National Public Radio did a report on Mark Bryant's Gun Violence Archive, where he collects cases of gun deaths and crimes.  But there is a reason we should rely on FBI and CDC data before we rely on what Bryant has put together.  You simply can’t use media reports to determine what happened in cases.  The FBI and CDC also has national standards that allow you to make sure that you are putting together similar cases.

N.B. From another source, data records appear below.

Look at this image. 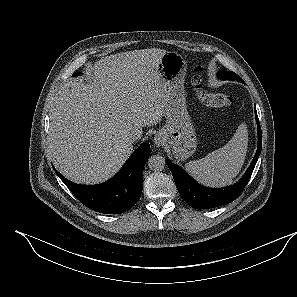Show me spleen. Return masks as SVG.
<instances>
[{"instance_id": "1", "label": "spleen", "mask_w": 297, "mask_h": 297, "mask_svg": "<svg viewBox=\"0 0 297 297\" xmlns=\"http://www.w3.org/2000/svg\"><path fill=\"white\" fill-rule=\"evenodd\" d=\"M248 148V130L241 123L232 139L202 159L190 161L185 168L197 181L211 187H222L232 183L240 172Z\"/></svg>"}]
</instances>
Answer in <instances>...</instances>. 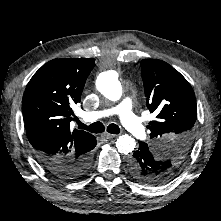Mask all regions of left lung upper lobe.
Here are the masks:
<instances>
[{
  "instance_id": "5c2ea615",
  "label": "left lung upper lobe",
  "mask_w": 221,
  "mask_h": 221,
  "mask_svg": "<svg viewBox=\"0 0 221 221\" xmlns=\"http://www.w3.org/2000/svg\"><path fill=\"white\" fill-rule=\"evenodd\" d=\"M146 104L157 114L147 126L158 147L161 165L156 181H169L187 158L195 137L196 98L187 80L172 66L157 59L141 61Z\"/></svg>"
}]
</instances>
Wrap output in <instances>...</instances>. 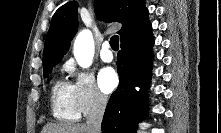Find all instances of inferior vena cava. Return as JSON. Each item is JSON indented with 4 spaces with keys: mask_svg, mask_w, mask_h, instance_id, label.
Masks as SVG:
<instances>
[{
    "mask_svg": "<svg viewBox=\"0 0 221 133\" xmlns=\"http://www.w3.org/2000/svg\"><path fill=\"white\" fill-rule=\"evenodd\" d=\"M106 105L107 99L100 94H96L86 120L89 133H101V122Z\"/></svg>",
    "mask_w": 221,
    "mask_h": 133,
    "instance_id": "inferior-vena-cava-1",
    "label": "inferior vena cava"
}]
</instances>
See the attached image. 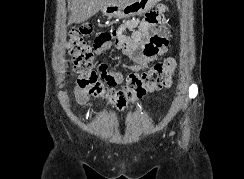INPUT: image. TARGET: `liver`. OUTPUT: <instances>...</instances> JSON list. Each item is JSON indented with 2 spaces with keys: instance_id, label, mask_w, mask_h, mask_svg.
I'll return each instance as SVG.
<instances>
[{
  "instance_id": "obj_1",
  "label": "liver",
  "mask_w": 244,
  "mask_h": 179,
  "mask_svg": "<svg viewBox=\"0 0 244 179\" xmlns=\"http://www.w3.org/2000/svg\"><path fill=\"white\" fill-rule=\"evenodd\" d=\"M69 2V10L72 12L70 22H84L97 14L107 0H69Z\"/></svg>"
}]
</instances>
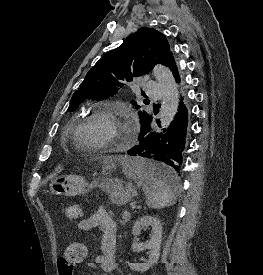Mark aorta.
I'll return each instance as SVG.
<instances>
[{
  "mask_svg": "<svg viewBox=\"0 0 263 275\" xmlns=\"http://www.w3.org/2000/svg\"><path fill=\"white\" fill-rule=\"evenodd\" d=\"M153 74L162 93V106L159 115L162 128H167L173 121L179 105V93L172 72L159 64L153 69Z\"/></svg>",
  "mask_w": 263,
  "mask_h": 275,
  "instance_id": "762f6f07",
  "label": "aorta"
}]
</instances>
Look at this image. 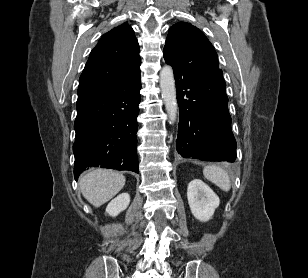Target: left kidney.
<instances>
[{
    "label": "left kidney",
    "mask_w": 308,
    "mask_h": 278,
    "mask_svg": "<svg viewBox=\"0 0 308 278\" xmlns=\"http://www.w3.org/2000/svg\"><path fill=\"white\" fill-rule=\"evenodd\" d=\"M187 199L193 216L201 222L209 221L219 206V197L200 179L188 184Z\"/></svg>",
    "instance_id": "left-kidney-1"
}]
</instances>
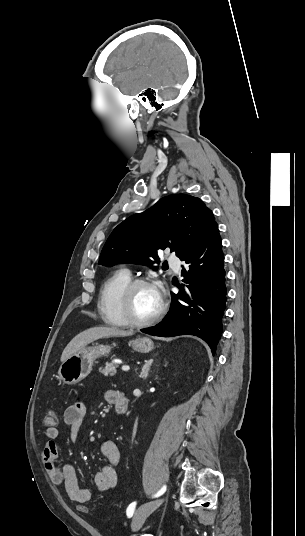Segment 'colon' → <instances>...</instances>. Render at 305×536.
I'll return each mask as SVG.
<instances>
[{
    "mask_svg": "<svg viewBox=\"0 0 305 536\" xmlns=\"http://www.w3.org/2000/svg\"><path fill=\"white\" fill-rule=\"evenodd\" d=\"M44 426L46 427H53L56 424V414L53 410H49L44 418H43ZM76 509L80 513H84L87 511L88 506L84 502H80L77 504Z\"/></svg>",
    "mask_w": 305,
    "mask_h": 536,
    "instance_id": "obj_1",
    "label": "colon"
}]
</instances>
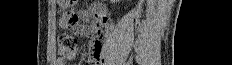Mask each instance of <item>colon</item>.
<instances>
[{"instance_id": "1", "label": "colon", "mask_w": 232, "mask_h": 65, "mask_svg": "<svg viewBox=\"0 0 232 65\" xmlns=\"http://www.w3.org/2000/svg\"><path fill=\"white\" fill-rule=\"evenodd\" d=\"M76 46H77V39L73 35L67 32H63L59 35L58 52L61 56L74 51Z\"/></svg>"}]
</instances>
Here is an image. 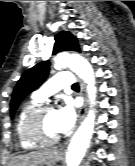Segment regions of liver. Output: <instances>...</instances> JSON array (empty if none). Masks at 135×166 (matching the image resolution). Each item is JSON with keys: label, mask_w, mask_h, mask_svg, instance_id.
<instances>
[{"label": "liver", "mask_w": 135, "mask_h": 166, "mask_svg": "<svg viewBox=\"0 0 135 166\" xmlns=\"http://www.w3.org/2000/svg\"><path fill=\"white\" fill-rule=\"evenodd\" d=\"M50 150L33 151L28 154L16 157L12 161L13 166H33L38 161H46L50 157Z\"/></svg>", "instance_id": "obj_1"}]
</instances>
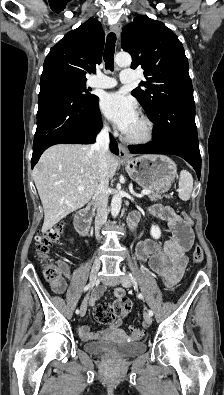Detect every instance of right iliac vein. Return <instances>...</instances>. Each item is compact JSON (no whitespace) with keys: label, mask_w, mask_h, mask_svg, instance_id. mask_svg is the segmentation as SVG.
I'll list each match as a JSON object with an SVG mask.
<instances>
[{"label":"right iliac vein","mask_w":224,"mask_h":395,"mask_svg":"<svg viewBox=\"0 0 224 395\" xmlns=\"http://www.w3.org/2000/svg\"><path fill=\"white\" fill-rule=\"evenodd\" d=\"M100 266H101V262L98 258H96L93 262L92 265V269L90 272V283L93 284L96 280L97 274L100 270ZM86 309H87V298L85 299V301L83 302L82 306H81V316H84L86 313Z\"/></svg>","instance_id":"63e3f726"}]
</instances>
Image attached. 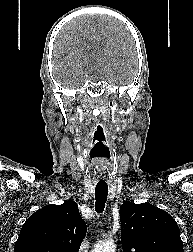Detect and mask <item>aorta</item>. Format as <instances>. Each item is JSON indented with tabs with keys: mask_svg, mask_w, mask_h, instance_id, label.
<instances>
[{
	"mask_svg": "<svg viewBox=\"0 0 193 252\" xmlns=\"http://www.w3.org/2000/svg\"><path fill=\"white\" fill-rule=\"evenodd\" d=\"M92 252H115V245L112 240L100 241Z\"/></svg>",
	"mask_w": 193,
	"mask_h": 252,
	"instance_id": "1",
	"label": "aorta"
}]
</instances>
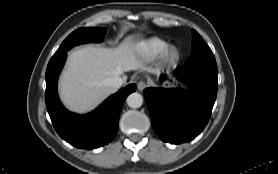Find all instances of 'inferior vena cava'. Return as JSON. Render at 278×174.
Here are the masks:
<instances>
[{"label":"inferior vena cava","mask_w":278,"mask_h":174,"mask_svg":"<svg viewBox=\"0 0 278 174\" xmlns=\"http://www.w3.org/2000/svg\"><path fill=\"white\" fill-rule=\"evenodd\" d=\"M123 79L120 76H113L107 80V84L113 88H119L123 84Z\"/></svg>","instance_id":"602c4592"}]
</instances>
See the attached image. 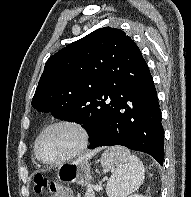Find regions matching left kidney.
Wrapping results in <instances>:
<instances>
[{
  "label": "left kidney",
  "instance_id": "5707ae66",
  "mask_svg": "<svg viewBox=\"0 0 191 197\" xmlns=\"http://www.w3.org/2000/svg\"><path fill=\"white\" fill-rule=\"evenodd\" d=\"M129 197H146V196H144L142 194H132Z\"/></svg>",
  "mask_w": 191,
  "mask_h": 197
}]
</instances>
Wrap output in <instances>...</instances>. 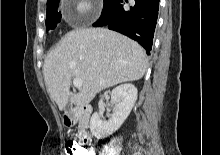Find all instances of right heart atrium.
<instances>
[{"mask_svg": "<svg viewBox=\"0 0 220 155\" xmlns=\"http://www.w3.org/2000/svg\"><path fill=\"white\" fill-rule=\"evenodd\" d=\"M98 8L95 0H76L74 3L73 20L77 24L89 23L96 19Z\"/></svg>", "mask_w": 220, "mask_h": 155, "instance_id": "d8ad5b80", "label": "right heart atrium"}]
</instances>
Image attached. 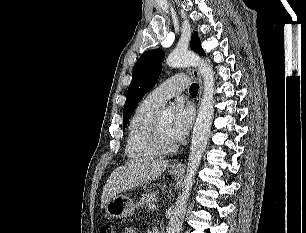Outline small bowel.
<instances>
[{
    "mask_svg": "<svg viewBox=\"0 0 306 233\" xmlns=\"http://www.w3.org/2000/svg\"><path fill=\"white\" fill-rule=\"evenodd\" d=\"M125 233H138V227H136V226L128 227L126 229Z\"/></svg>",
    "mask_w": 306,
    "mask_h": 233,
    "instance_id": "small-bowel-1",
    "label": "small bowel"
}]
</instances>
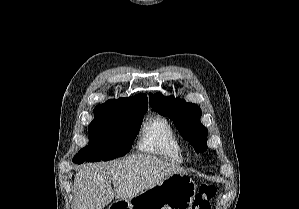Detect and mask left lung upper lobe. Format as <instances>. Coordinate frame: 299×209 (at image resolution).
I'll return each mask as SVG.
<instances>
[{"label": "left lung upper lobe", "mask_w": 299, "mask_h": 209, "mask_svg": "<svg viewBox=\"0 0 299 209\" xmlns=\"http://www.w3.org/2000/svg\"><path fill=\"white\" fill-rule=\"evenodd\" d=\"M150 106L161 115L170 117L183 138L194 146L196 152L207 148V129L201 124V109L193 103L162 94H149Z\"/></svg>", "instance_id": "5c2ea615"}]
</instances>
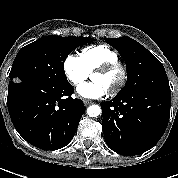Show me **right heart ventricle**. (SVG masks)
Masks as SVG:
<instances>
[{
  "label": "right heart ventricle",
  "instance_id": "1",
  "mask_svg": "<svg viewBox=\"0 0 178 178\" xmlns=\"http://www.w3.org/2000/svg\"><path fill=\"white\" fill-rule=\"evenodd\" d=\"M79 57L89 73L105 63L119 60L117 52L104 44L90 45L83 48Z\"/></svg>",
  "mask_w": 178,
  "mask_h": 178
}]
</instances>
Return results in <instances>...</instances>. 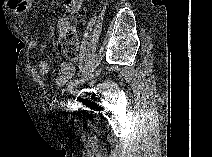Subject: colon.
Returning a JSON list of instances; mask_svg holds the SVG:
<instances>
[{
  "label": "colon",
  "instance_id": "colon-1",
  "mask_svg": "<svg viewBox=\"0 0 212 157\" xmlns=\"http://www.w3.org/2000/svg\"><path fill=\"white\" fill-rule=\"evenodd\" d=\"M80 16L73 14L71 16L72 25L61 32L57 41V49L60 55L69 60L77 59L79 55L78 37L75 25L79 22Z\"/></svg>",
  "mask_w": 212,
  "mask_h": 157
}]
</instances>
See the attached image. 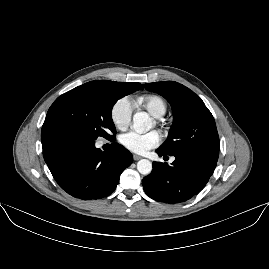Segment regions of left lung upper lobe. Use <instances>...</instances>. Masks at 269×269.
Masks as SVG:
<instances>
[{
	"label": "left lung upper lobe",
	"instance_id": "left-lung-upper-lobe-1",
	"mask_svg": "<svg viewBox=\"0 0 269 269\" xmlns=\"http://www.w3.org/2000/svg\"><path fill=\"white\" fill-rule=\"evenodd\" d=\"M144 87L162 95L172 105L173 125L167 141L160 148L217 161L219 136L215 120L201 98L174 81L145 83Z\"/></svg>",
	"mask_w": 269,
	"mask_h": 269
}]
</instances>
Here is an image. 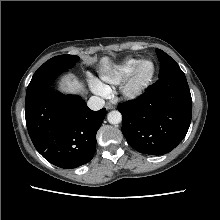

The discussion on this show of defensive gun uses is not very useful.  NPR had Bryant make his point first, a partial discussion by John Lott, and then Bryant's response.  Lott's point wasn't that all these cases aren’t reported to anyone.  Some aren’t, but what Lott had argued during the part of the interview that was edited out was two fold:
1) Media reports rarely cover cases where people use guns defensively.  If someone uses a gun defensively and the criminal runs away (as occurs in virtually all defensive gun uses), that is simply not going to be considered newsworthy even if it is reported to the newspaper.  If you believe media accounts actually get virtually all the defensive gun uses, you would have to believe that about 85% of the defensive gun uses end in the criminal being killed.  No one believes that.  It is just that those cases are more newsworthy than cases where the criminal is wounded.  Only a few percent of the cases seem to involve cases where no one is harmed. 
2) There is no standard reporting for police even when they are told about DGUs.  There are no reporting forms for police.  Police do not report these cases to the FBI.  Justifiable homicides are in theory reported by the police to the FBI, but that data for civilians is even worse than it is for the police, and I suspect you have heard how horribly bad the police data is.
Bryant was inaccurate when he claimed that Lott said that concealed handgun laws in Chicago were responsible for the drop in violent crime after the law being in effect for just a month.  In fact, after the law had been in effect for a year-and-a-half Lott said "it is very doubtful that permitted concealed could have a significant impact on crime rates."